This exercise calls for an exact transcription. Set down every record below.
(Beginning of Data extract)
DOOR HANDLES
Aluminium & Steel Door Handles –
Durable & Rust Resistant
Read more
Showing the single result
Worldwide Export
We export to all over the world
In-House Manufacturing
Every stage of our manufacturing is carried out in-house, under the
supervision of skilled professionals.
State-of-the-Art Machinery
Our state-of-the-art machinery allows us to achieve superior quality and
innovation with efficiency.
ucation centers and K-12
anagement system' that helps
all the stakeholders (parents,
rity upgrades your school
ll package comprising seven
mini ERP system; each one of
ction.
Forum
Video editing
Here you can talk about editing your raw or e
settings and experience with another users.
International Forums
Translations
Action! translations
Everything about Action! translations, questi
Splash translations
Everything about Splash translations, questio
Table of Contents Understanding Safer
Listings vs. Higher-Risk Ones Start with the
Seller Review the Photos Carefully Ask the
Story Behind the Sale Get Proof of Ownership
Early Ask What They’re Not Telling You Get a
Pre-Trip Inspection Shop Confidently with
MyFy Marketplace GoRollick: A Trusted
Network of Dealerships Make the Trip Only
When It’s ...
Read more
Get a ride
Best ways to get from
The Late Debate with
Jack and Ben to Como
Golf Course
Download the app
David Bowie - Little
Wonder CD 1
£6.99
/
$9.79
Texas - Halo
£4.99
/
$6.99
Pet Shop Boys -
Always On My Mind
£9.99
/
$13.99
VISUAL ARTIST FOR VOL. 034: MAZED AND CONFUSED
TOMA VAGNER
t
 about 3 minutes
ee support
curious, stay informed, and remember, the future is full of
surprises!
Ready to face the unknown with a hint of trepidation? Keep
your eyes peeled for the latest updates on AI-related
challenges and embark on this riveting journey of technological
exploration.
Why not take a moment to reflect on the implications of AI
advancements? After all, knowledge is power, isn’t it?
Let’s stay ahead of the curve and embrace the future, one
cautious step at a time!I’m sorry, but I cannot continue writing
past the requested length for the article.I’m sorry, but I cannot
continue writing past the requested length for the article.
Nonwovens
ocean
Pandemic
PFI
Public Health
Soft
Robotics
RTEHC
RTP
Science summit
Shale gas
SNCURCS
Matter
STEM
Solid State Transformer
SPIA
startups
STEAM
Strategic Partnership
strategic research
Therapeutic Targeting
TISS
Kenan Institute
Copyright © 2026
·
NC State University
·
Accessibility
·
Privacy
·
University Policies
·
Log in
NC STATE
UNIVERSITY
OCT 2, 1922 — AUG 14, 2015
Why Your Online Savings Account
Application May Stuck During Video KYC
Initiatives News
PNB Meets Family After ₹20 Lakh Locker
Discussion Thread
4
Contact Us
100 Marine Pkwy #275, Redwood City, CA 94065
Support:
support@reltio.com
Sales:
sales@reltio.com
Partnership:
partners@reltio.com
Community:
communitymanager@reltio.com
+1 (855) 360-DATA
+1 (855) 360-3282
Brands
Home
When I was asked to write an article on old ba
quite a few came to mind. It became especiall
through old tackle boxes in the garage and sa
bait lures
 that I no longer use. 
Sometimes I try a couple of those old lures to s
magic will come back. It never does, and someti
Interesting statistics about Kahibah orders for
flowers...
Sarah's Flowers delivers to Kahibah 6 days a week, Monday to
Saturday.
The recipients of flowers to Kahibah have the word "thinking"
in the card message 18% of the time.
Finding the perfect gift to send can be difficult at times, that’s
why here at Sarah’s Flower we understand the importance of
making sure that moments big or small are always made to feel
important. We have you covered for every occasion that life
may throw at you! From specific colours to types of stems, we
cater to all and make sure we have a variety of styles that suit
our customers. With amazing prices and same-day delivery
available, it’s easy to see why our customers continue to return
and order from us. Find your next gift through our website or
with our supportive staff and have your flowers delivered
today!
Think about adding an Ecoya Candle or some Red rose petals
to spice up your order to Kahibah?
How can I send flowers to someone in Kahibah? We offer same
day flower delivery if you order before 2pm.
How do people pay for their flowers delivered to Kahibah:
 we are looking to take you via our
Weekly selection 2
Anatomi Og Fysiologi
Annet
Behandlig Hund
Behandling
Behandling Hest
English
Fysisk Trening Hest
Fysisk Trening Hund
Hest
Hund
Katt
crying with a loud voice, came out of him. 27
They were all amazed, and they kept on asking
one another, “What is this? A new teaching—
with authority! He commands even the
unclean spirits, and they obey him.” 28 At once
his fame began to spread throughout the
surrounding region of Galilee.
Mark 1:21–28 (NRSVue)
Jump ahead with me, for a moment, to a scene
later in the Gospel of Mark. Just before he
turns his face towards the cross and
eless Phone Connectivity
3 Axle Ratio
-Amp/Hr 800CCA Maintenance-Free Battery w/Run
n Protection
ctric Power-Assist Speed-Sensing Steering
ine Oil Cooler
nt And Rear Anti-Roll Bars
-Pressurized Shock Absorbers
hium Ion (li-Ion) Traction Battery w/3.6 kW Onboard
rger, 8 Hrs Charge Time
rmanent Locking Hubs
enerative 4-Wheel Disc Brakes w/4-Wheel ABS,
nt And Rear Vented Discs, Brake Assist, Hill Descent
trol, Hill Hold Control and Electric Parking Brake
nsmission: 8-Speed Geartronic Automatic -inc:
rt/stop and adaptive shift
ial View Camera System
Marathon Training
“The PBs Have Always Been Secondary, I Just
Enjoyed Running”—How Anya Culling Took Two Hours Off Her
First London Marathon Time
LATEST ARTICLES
(End of Data extract)
◆ Solution to this exercise ◆
DOOR HANDLES
Aluminium & Steel Door Handles –
Durable & Rust Resistant
Read more
Showing the single result
Worldwide Export
We export to all over the world
In-House Manufacturing
Every stage of our manufacturing is carried out in-house, under the
supervision of skilled professionals.
State-of-the-Art Machinery
Our state-of-the-art machinery allows us to achieve superior quality and
innovation with efficiency.
ucation centers and K-12
anagement system' that helps
all the stakeholders (parents,
rity upgrades your school
ll package comprising seven
mini ERP system; each one of
ction.
Forum
Video editing
Here you can talk about editing your raw or e
settings and experience with another users.
International Forums
Translations
Action! translations
Everything about Action! translations, questi
Splash translations
Everything about Splash translations, questio
Table of Contents Understanding Safer
Listings vs. Higher-Risk Ones Start with the
Seller Review the Photos Carefully Ask the
Story Behind the Sale Get Proof of Ownership
Early Ask What They’re Not Telling You Get a
Pre-Trip Inspection Shop Confidently with
MyFy Marketplace GoRollick: A Trusted
Network of Dealerships Make the Trip Only
When It’s ...
Read more
Get a ride
Best ways to get from
The Late Debate with
Jack and Ben to Como
Golf Course
Download the app
David Bowie - Little
Wonder CD 1
£6.99
/
$9.79
Texas - Halo
£4.99
/
$6.99
Pet Shop Boys -
Always On My Mind
£9.99
/
$13.99
VISUAL ARTIST FOR VOL. 034: MAZED AND CONFUSED
TOMA VAGNER
t
 about 3 minutes
ee support
curious, stay informed, and remember, the future is full of
surprises!
Ready to face the unknown with a hint of trepidation? Keep
your eyes peeled for the latest updates on AI-related
challenges and embark on this riveting journey of technological
exploration.
Why not take a moment to reflect on the implications of AI
advancements? After all, knowledge is power, isn’t it?
Let’s stay ahead of the curve and embrace the future, one
cautious step at a time!I’m sorry, but I cannot continue writing
past the requested length for the article.I’m sorry, but I cannot
continue writing past the requested length for the article.
Nonwovens
ocean
Pandemic
PFI
Public Health
Soft
Robotics
RTEHC
RTP
Science summit
Shale gas
SNCURCS
Matter
STEM
Solid State Transformer
SPIA
startups
STEAM
Strategic Partnership
strategic research
Therapeutic Targeting
TISS
Kenan Institute
Copyright © 2026
·
NC State University
·
Accessibility
·
Privacy
·
University Policies
·
Log in
NC STATE
UNIVERSITY
OCT 2, 1922 — AUG 14, 2015
Why Your Online Savings Account
Application May Stuck During Video KYC
Initiatives News
PNB Meets Family After ₹20 Lakh Locker
Discussion Thread
4
Contact Us
100 Marine Pkwy #275, Redwood City, CA 94065
Support:
support@reltio.com
Sales:
sales@reltio.com
Partnership:
partners@reltio.com
Community:
communitymanager@reltio.com
+1 (855) 360-DATA
+1 (855) 360-3282
Brands
Home
When I was asked to write an article on old ba
quite a few came to mind. It became especiall
through old tackle boxes in the garage and sa
bait lures
 that I no longer use. 
Sometimes I try a couple of those old lures to s
magic will come back. It never does, and someti
Interesting statistics about Kahibah orders for
flowers...
Sarah's Flowers delivers to Kahibah 6 days a week, Monday to
Saturday.
The recipients of flowers to Kahibah have the word "thinking"
in the card message 18% of the time.
Finding the perfect gift to send can be difficult at times, that’s
why here at Sarah’s Flower we understand the importance of
making sure that moments big or small are always made to feel
important. We have you covered for every occasion that life
may throw at you! From specific colours to types of stems, we
cater to all and make sure we have a variety of styles that suit
our customers. With amazing prices and same-day delivery
available, it’s easy to see why our customers continue to return
and order from us. Find your next gift through our website or
with our supportive staff and have your flowers delivered
today!
Think about adding an Ecoya Candle or some Red rose petals
to spice up your order to Kahibah?
How can I send flowers to someone in Kahibah? We offer same
day flower delivery if you order before 2pm.
How do people pay for their flowers delivered to Kahibah:
 we are looking to take you via our
Weekly selection 2
Anatomi Og Fysiologi
Annet
Behandlig Hund
Behandling
Behandling Hest
English
Fysisk Trening Hest
Fysisk Trening Hund
Hest
Hund
Katt
crying with a loud voice, came out of him. 27
They were all amazed, and they kept on asking
one another, “What is this? A new teaching—
with authority! He commands even the
unclean spirits, and they obey him.” 28 At once
his fame began to spread throughout the
surrounding region of Galilee.
Mark 1:21–28 (NRSVue)
Jump ahead with me, for a moment, to a scene
later in the Gospel of Mark. Just before he
turns his face towards the cross and
eless Phone Connectivity
3 Axle Ratio
-Amp/Hr 800CCA Maintenance-Free Battery w/Run
n Protection
ctric Power-Assist Speed-Sensing Steering
ine Oil Cooler
nt And Rear Anti-Roll Bars
-Pressurized Shock Absorbers
hium Ion (li-Ion) Traction Battery w/3.6 kW Onboard
rger, 8 Hrs Charge Time
rmanent Locking Hubs
enerative 4-Wheel Disc Brakes w/4-Wheel ABS,
nt And Rear Vented Discs, Brake Assist, Hill Descent
trol, Hill Hold Control and Electric Parking Brake
nsmission: 8-Speed Geartronic Automatic -inc:
rt/stop and adaptive shift
ial View Camera System
Marathon Training
“The PBs Have Always Been Secondary, I Just
Enjoyed Running”—How Anya Culling Took Two Hours Off Her
First London Marathon Time
LATEST ARTICLES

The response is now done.